3. Il résulte de tout ce qui précède, et sans qu'il soit besoin de se prononcer sur les autres moyens de la requête, que Mme B veuve A est fondée à demander l'annulation de l'arrêté du préfet de police de Paris du 3 juin 2024 par lequel ce dernier a refusé de lui délivrer un titre de séjour ainsi que par voie de conséquence, la décision portant obligation de quitter le territoire français dans un délai de trente jours et celle fixant le pays de destination.
Sur les conclusions à fin d'injonction et d'astreinte :
4. Eu égard aux motifs du présent jugement, il y a lieu d'enjoindre au préfet de police de Paris ou à tout préfet territorialement compétent de réexaminer la situation de Mme B veuve A, après saisine de la commission du titre de séjour, dans un délai de trois mois à compter de la notification du présent jugement et, dans l'attente, de lui délivrer une autorisation provisoire de séjour. Il n'y a pas lieu d'assortir cette injonction d'une astreinte.

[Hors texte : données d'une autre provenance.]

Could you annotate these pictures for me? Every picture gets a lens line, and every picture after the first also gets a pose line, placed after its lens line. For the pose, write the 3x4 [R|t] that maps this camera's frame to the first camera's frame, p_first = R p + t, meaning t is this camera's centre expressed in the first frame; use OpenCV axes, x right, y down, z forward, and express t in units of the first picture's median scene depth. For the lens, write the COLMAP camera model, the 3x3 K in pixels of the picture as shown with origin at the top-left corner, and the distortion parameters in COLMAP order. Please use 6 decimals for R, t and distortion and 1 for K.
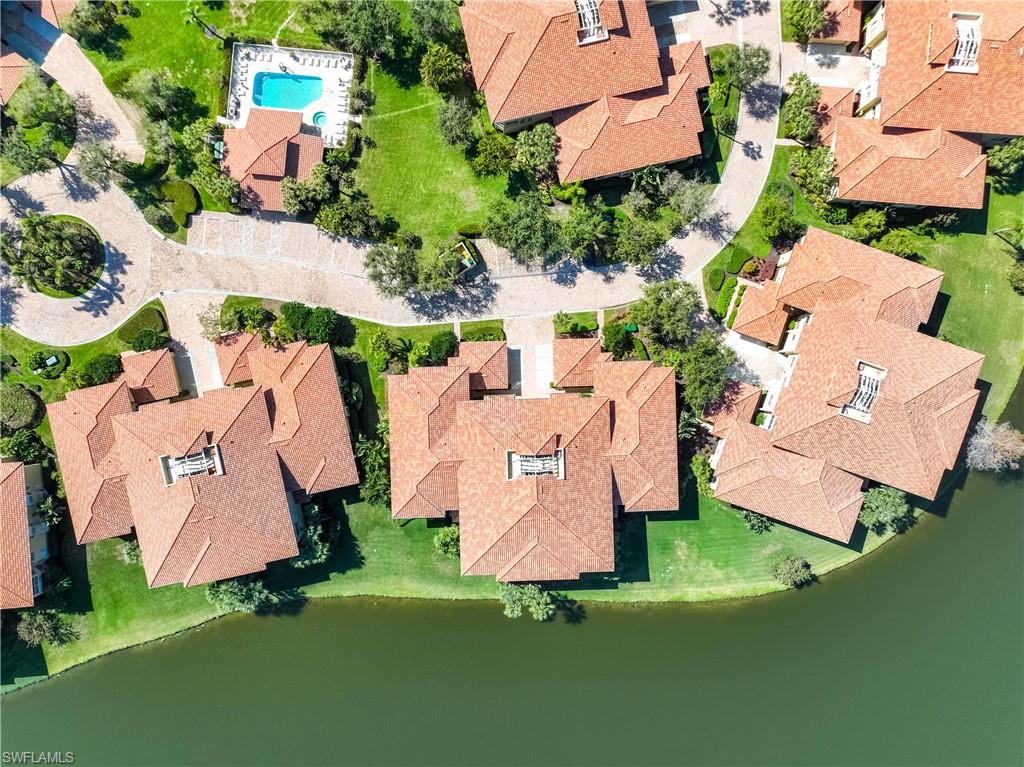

Sur les conclusions présentées sur le fondement des dispositions des articles L. 761-1 du code de justice administrative et 37 de la loi du 10 juillet 1991 relative à l'aide juridique :
5. La requérante n'a pas déposé de demande d'aide juridictionnelle et ne sollicite pas son bénéfice, à titre provisoire. Il y a lieu, dans les circonstances de l'espèce, de mettre à la charge de l'Etat la somme de 1 000 euros au titre des frais exposés par Mme B veuve A et non compris dans les dépens.
D E C I D E :
Article 1er : L'arrêté du 3 juin 2024 par lequel le préfet de police de Paris a refusé de délivrer un titre de séjour à Mme B veuve A, a assorti son refus d'une obligation de quitter le territoire français dans un délai de trente jours et a fixé le pays de destination est annulé.

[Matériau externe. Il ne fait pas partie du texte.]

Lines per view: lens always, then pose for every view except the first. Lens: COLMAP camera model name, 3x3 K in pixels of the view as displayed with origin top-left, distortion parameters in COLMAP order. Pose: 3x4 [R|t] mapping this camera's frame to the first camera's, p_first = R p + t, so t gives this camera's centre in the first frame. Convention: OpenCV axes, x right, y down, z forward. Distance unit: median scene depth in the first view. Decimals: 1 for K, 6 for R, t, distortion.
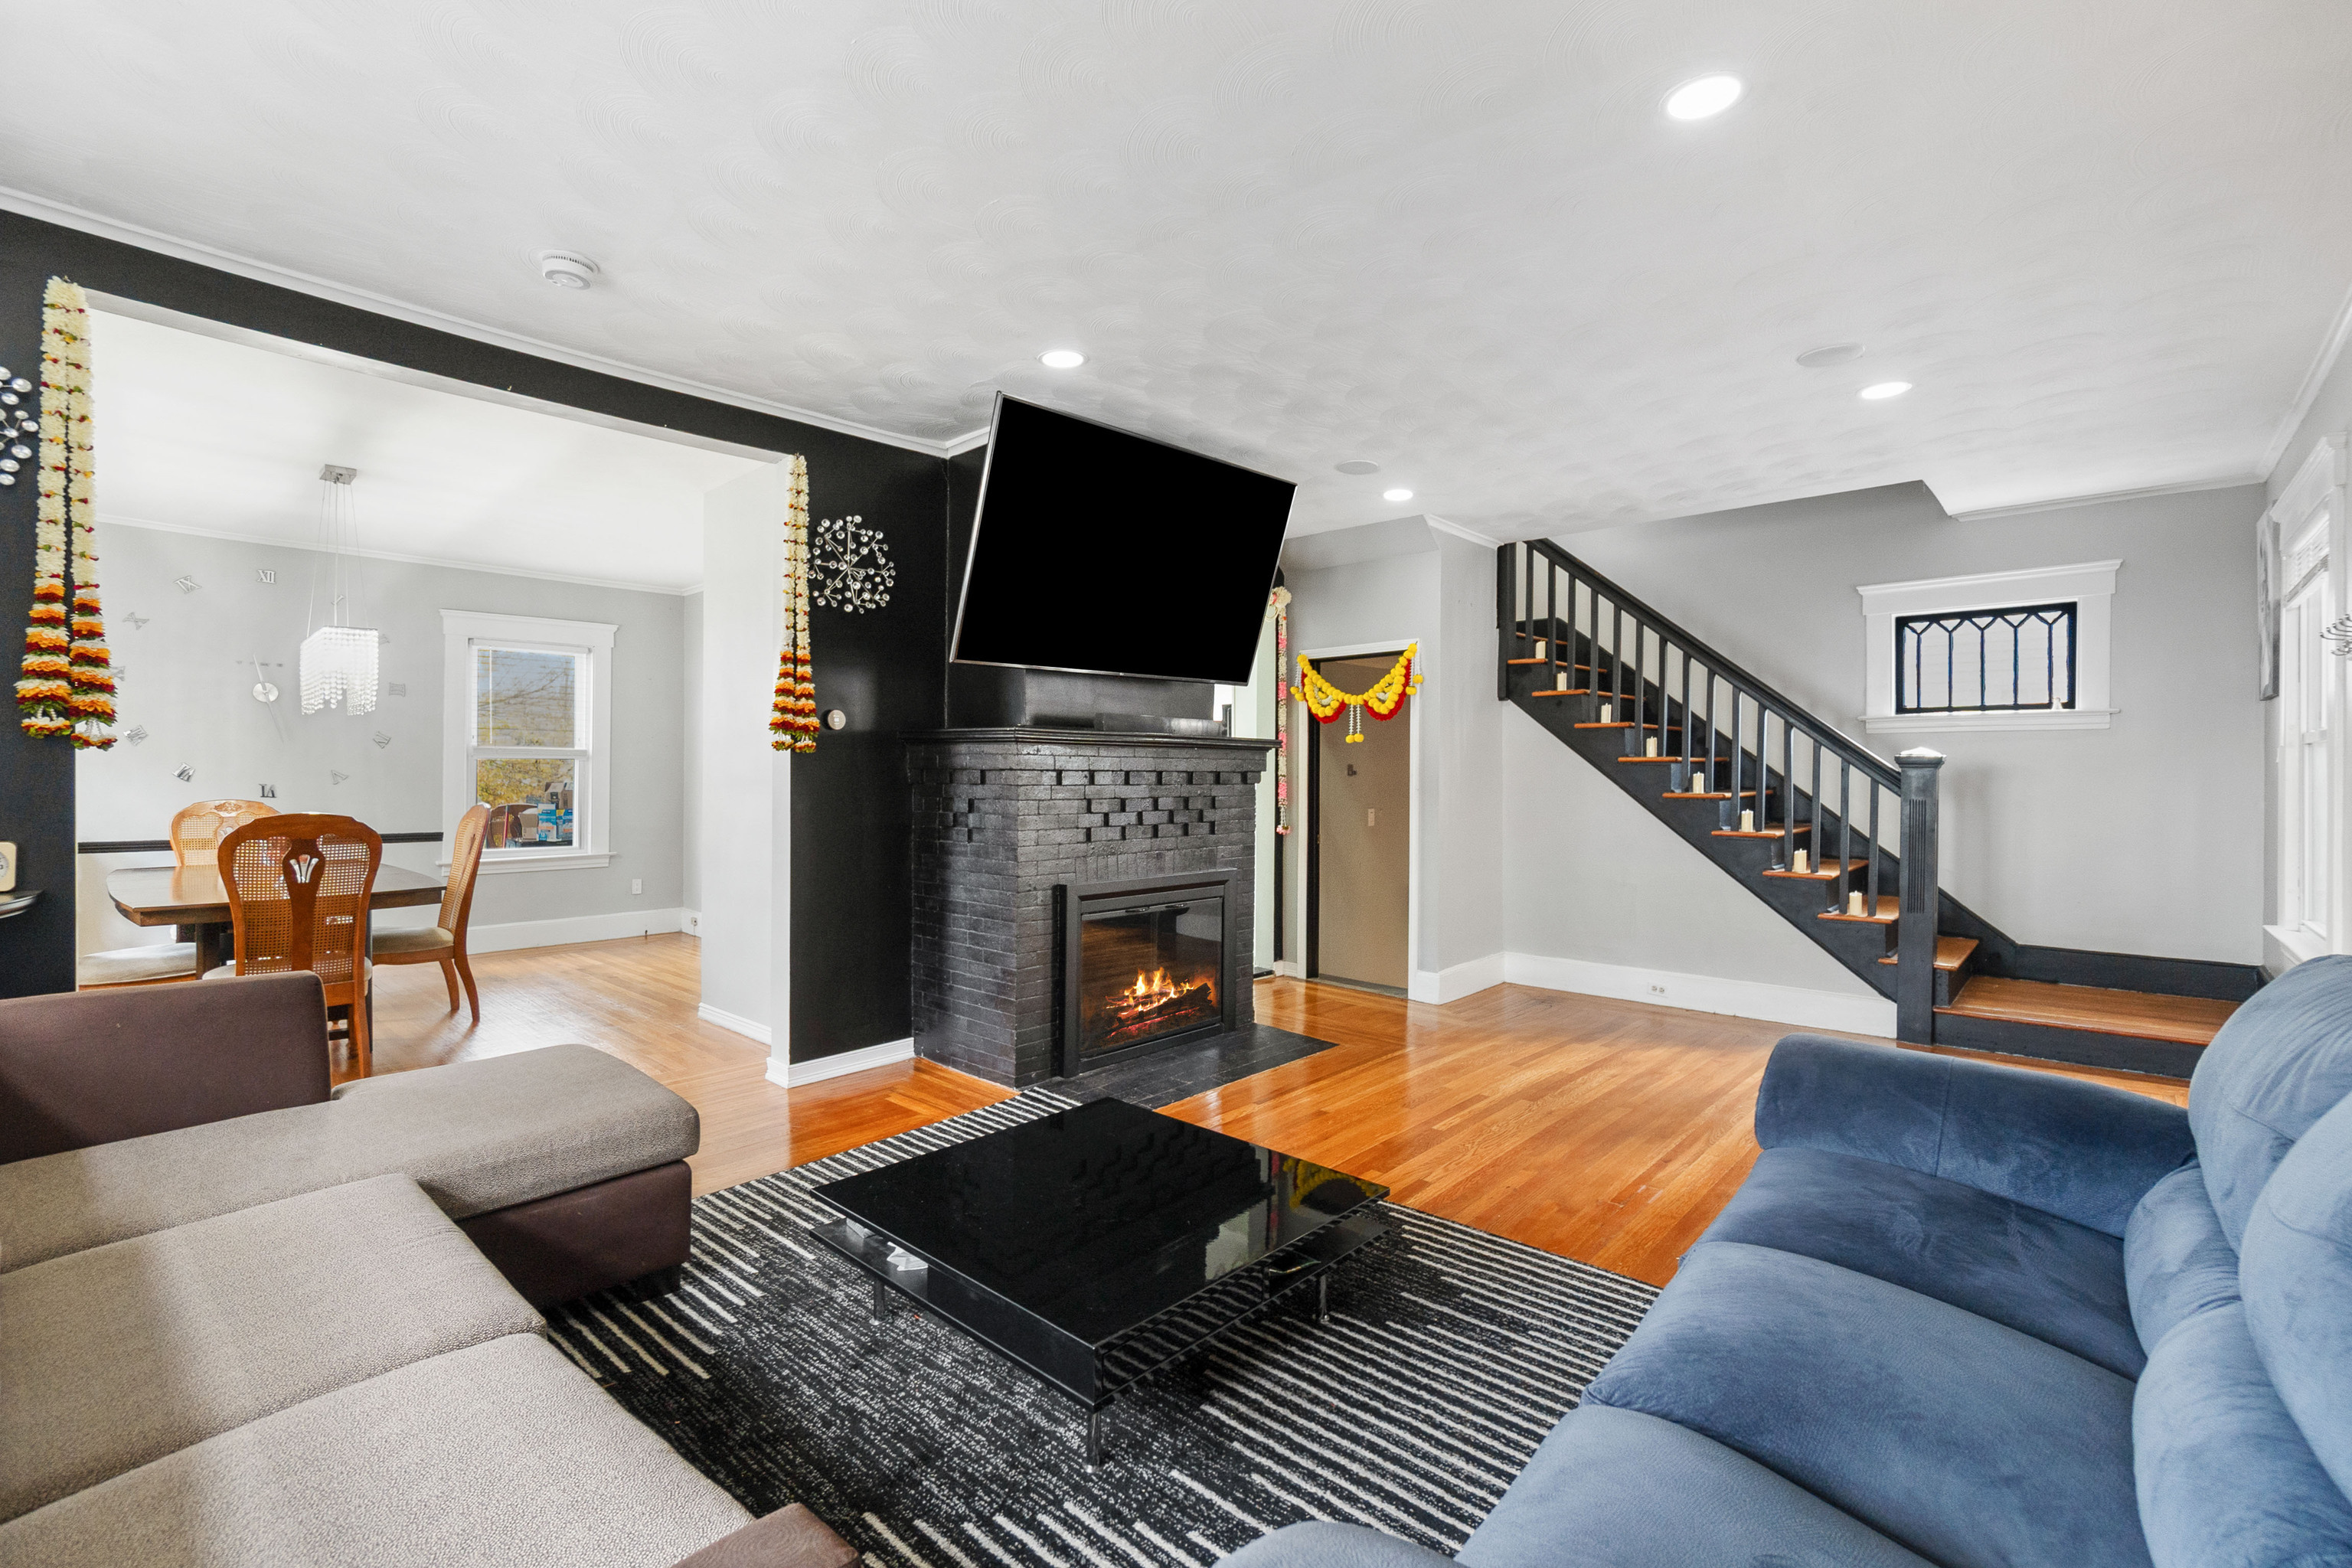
lens RADIAL K [[1026.8, 0, 1188.8], [0, 1026.8, 776.6], [0, 0, 1]] dist [0.003919, 0.000874]
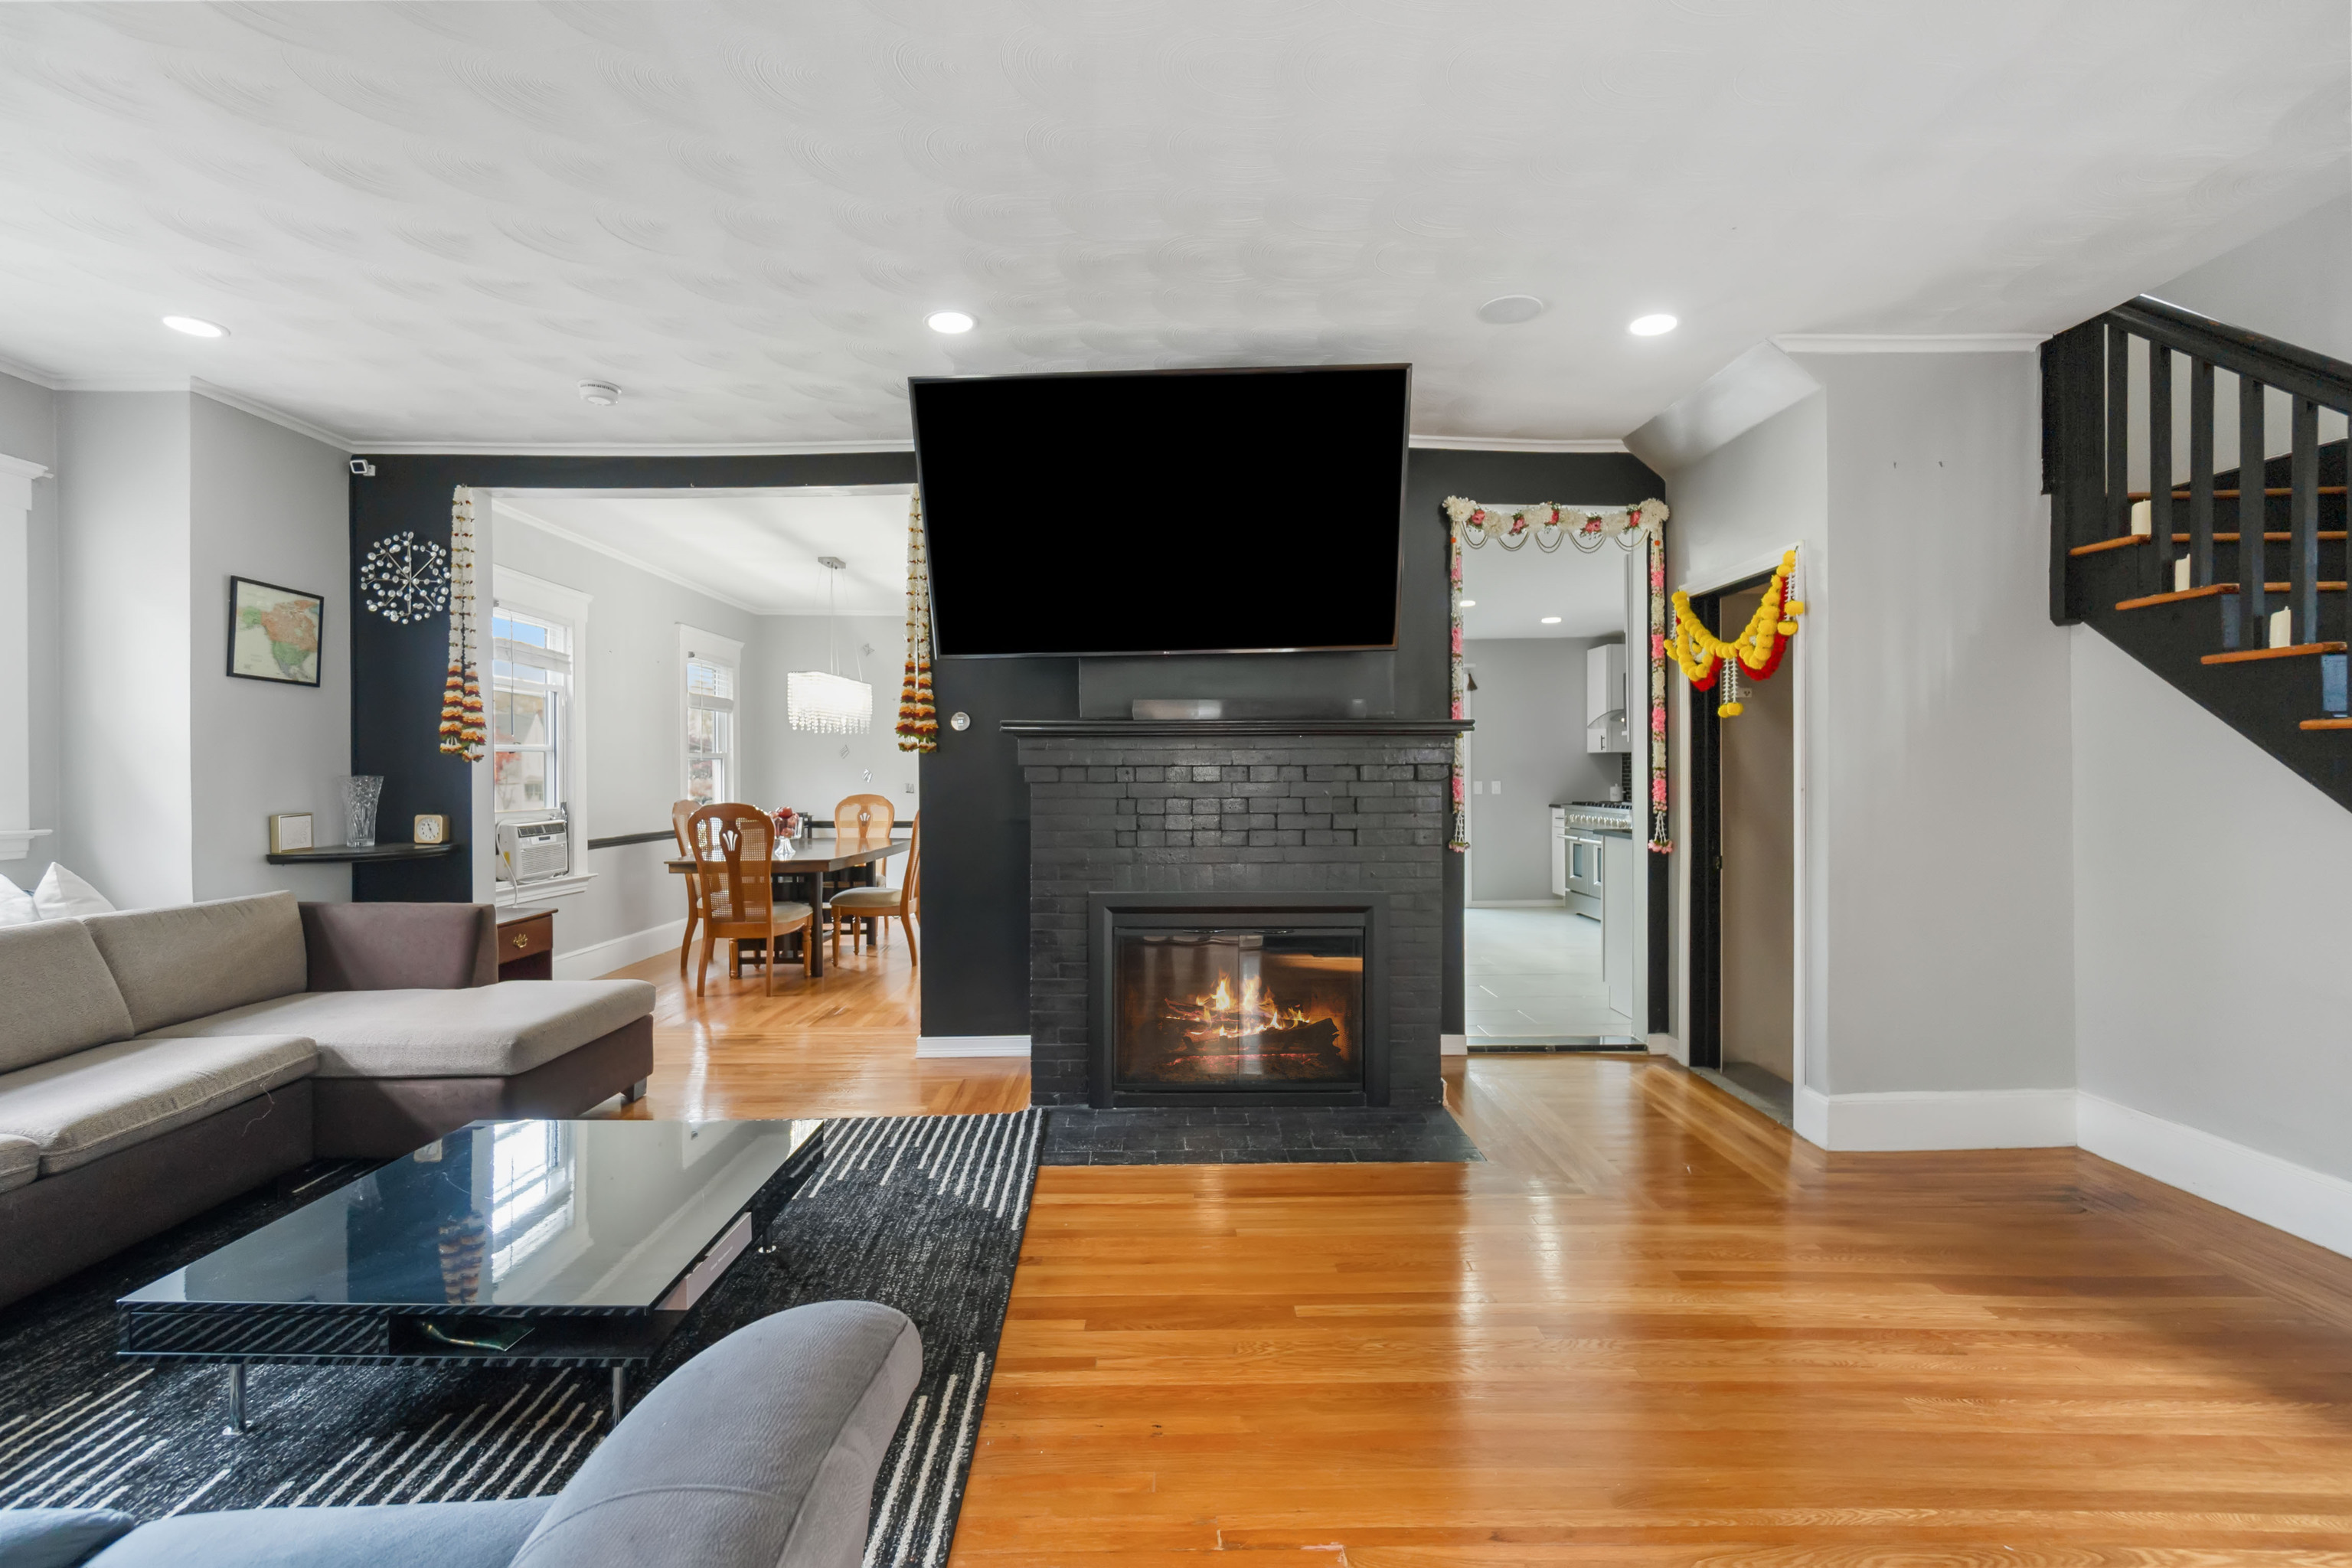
lens RADIAL K [[1026.8, 0, 1190.2], [0, 1026.8, 786.1], [0, 0, 1]] dist [0.003919, 0.000874]
pose [[0.677112, -0.000514, -0.735880, 0.622305], [0.006094, 0.999969, 0.004909, 0.008175], [0.735855, -0.007808, 0.677094, 0.468104]]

Article 2 : Il est enjoint au préfet de police de Paris ou à tout préfet territorialement compétent de procéder au réexamen de la demande de Mme B veuve A dans le délai de trois mois à compter de la notification du présent jugement.
Article 3 : L'Etat versera une somme de 1 000 euros à Mme B veuve A au titre des dispositions de l'article L. 761-1 du code de justice administrative.

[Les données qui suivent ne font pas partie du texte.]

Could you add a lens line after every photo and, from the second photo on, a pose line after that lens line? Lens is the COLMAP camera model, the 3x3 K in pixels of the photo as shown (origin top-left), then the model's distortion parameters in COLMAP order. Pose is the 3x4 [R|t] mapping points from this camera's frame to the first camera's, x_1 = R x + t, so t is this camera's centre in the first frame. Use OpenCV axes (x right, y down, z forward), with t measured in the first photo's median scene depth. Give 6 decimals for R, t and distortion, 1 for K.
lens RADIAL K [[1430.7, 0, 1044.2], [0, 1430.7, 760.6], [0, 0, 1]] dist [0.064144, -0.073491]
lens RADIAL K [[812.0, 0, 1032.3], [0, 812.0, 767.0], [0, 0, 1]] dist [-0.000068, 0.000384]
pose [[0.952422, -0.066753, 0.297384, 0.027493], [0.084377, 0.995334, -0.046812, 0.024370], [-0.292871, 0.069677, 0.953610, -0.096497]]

Article 4 : Le surplus des conclusions de la requête est rejeté.
Article 5 : Le présent jugement sera notifié à Mme C B veuve A, au préfet de police de Paris et à Me Goeau-Brissonnière.
Délibéré après l'audience du 17 septembre 2024, à laquelle siégeaient :
Mme Le Roux, présidente,
M. Amadori, premier conseiller,
Mme Alidière, première conseillère.
Rendu public par mise à disposition au greffe le 1er octobre 2024.
La présidente-rapporteure,
M.-O. LE ROUX
L'assesseur le plus ancien,
A. AMADORI
La greffière,
S. CAILLIEU-HELAIEM
La République mande et ordonne au préfet de police de Paris en ce qui le concerne ou à tous commissaires de justice à ce requis en ce qui concerne les voies de droit commun contre les parties privées, de pourvoir à l'exécution de la présente décision.